A Commana, nous visitons l'allée couverte de Mougau Bihan. Le monument se compose d'un reste de vestibule, d'une chambre funéraire de 10 m de long, et d'une cella au delà de la dalle de chevet, la plupart des dalles de couverture étant en place. Ce sont ses gravures qui en font l'intérêt majeur. Les piliers du vestibule montrent l'un une paire de seins en relief, l'autre deux paires et une palette-aviron, la dalle de chevet porte une hache emmanchée surmontée de sa crosse et trois autres supports présentent des palettes gravées. Cet ensemble montre vraisemblablement des réutilisations de stèles gravées antérieures. Par sa forme générale et par les motifs représentés, il est à rapprocher de Prajou Menhir à Trébeurden et de la Maison-des-Feins à Tressé.

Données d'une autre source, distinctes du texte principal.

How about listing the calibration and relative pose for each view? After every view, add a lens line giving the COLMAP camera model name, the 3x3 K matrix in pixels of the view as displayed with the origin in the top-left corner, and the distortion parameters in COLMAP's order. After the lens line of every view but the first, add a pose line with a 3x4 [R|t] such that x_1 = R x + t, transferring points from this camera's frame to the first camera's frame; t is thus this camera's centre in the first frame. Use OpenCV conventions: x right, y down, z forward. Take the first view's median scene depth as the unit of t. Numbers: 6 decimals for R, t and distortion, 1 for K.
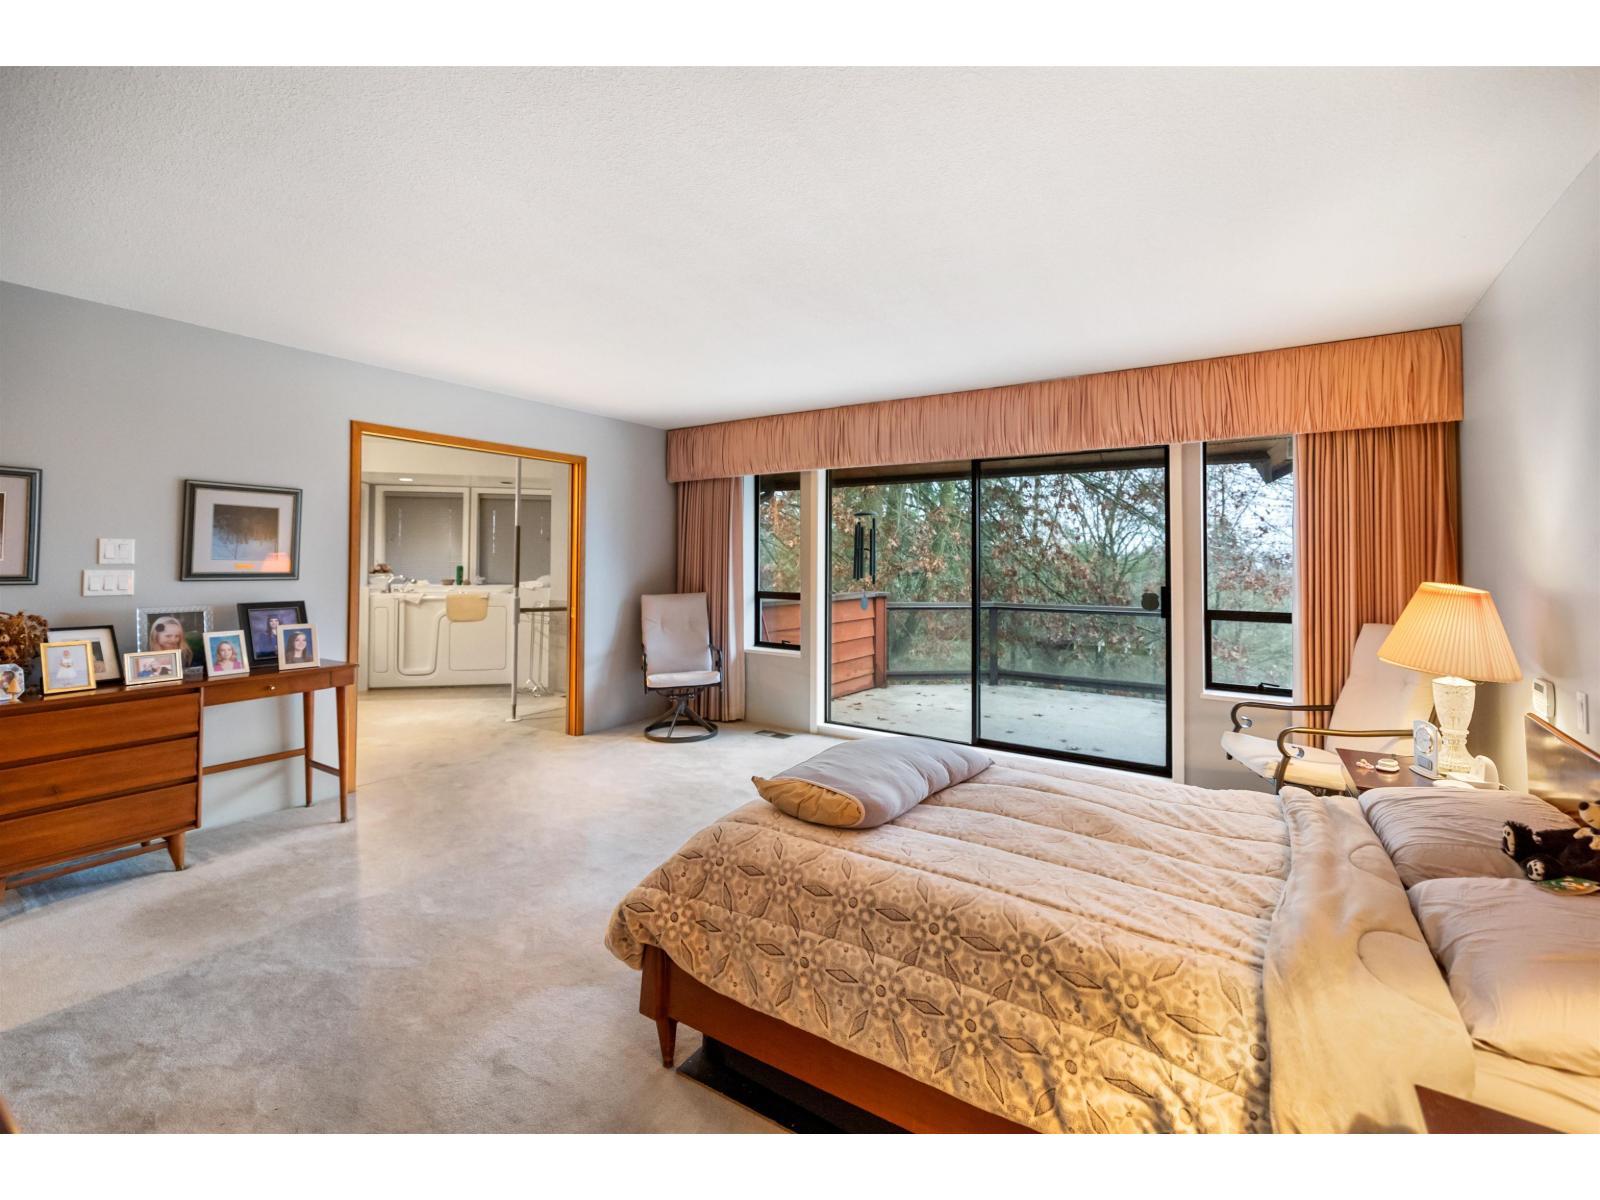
lens RADIAL K [[697.5, 0, 799.7], [0, 697.5, 569.6], [0, 0, 1]] dist [-0.000017, -0.000664]
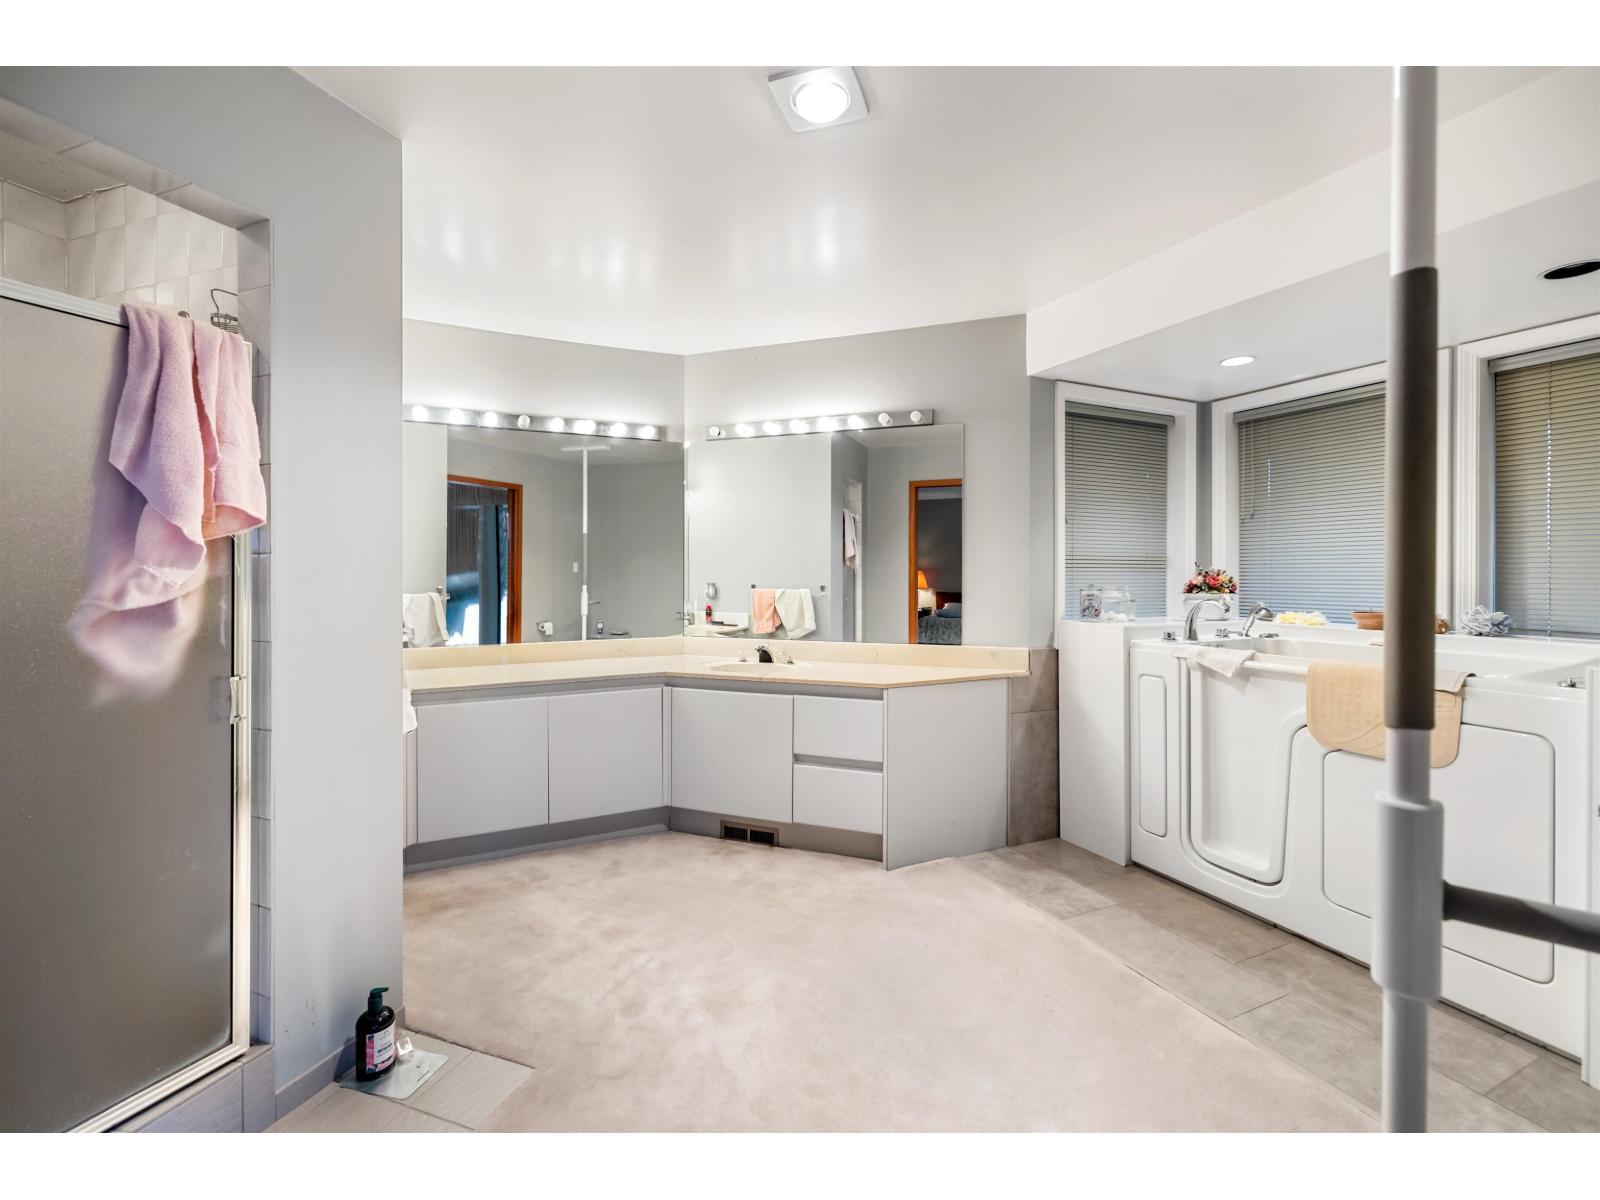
lens RADIAL K [[697.5, 0, 799.7], [0, 697.5, 569.6], [0, 0, 1]] dist [-0.000017, -0.000664]
pose [[0.237986, -0.009649, -0.971221, -0.246594], [-0.014785, 0.999799, -0.013556, 0.000713], [0.971156, 0.017586, 0.237796, 0.691308]]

L'enclos de Commana comprend, outre l'église paroissiale, un arc de triomphe rustique, une chapelle ossuaire et deux calvaires. Le porche sud de l'église est typique de l'architecture Renaissance bretonne. Il est apparenté à ceux de Guimiliau et de Bodilis. A proximité de l'enclos, se trouve une stèle tronconique en granit du second âge de fer. Elle aurait été réemployée comme borne milliaire à l'époque romaine, elle sert aujourd'hui de fût à une croix archaïque.

Le voyage s'est terminé à l'enclos paroissial de Guimiliau. C'est un ensemble exceptionnel avec sa porte triomphale, l'église paroissiale avec son clocher Beaumanoir et son porche sud d'inspiration classique, les deux ossuaires, la sacristie et le calvaire « plus beau que tous les autres ». Il comprend 200 personnages groupés en 25 scènes, racontant sur deux niveaux la vie et la Passion du Christ. Cet enclos est le témoin d'un certain âge d'or du Léon, qui connût une période de prospérité relative au XVIe et XVIIe siècle, surtout basé sur le tissage du lin et le tannage du cuir.

C'est ici que s'est achevé ce week-end si riche en découvertes. Encore un grand merci à Jean-Luc et Chantal Javré pour leur maestria organisatrice!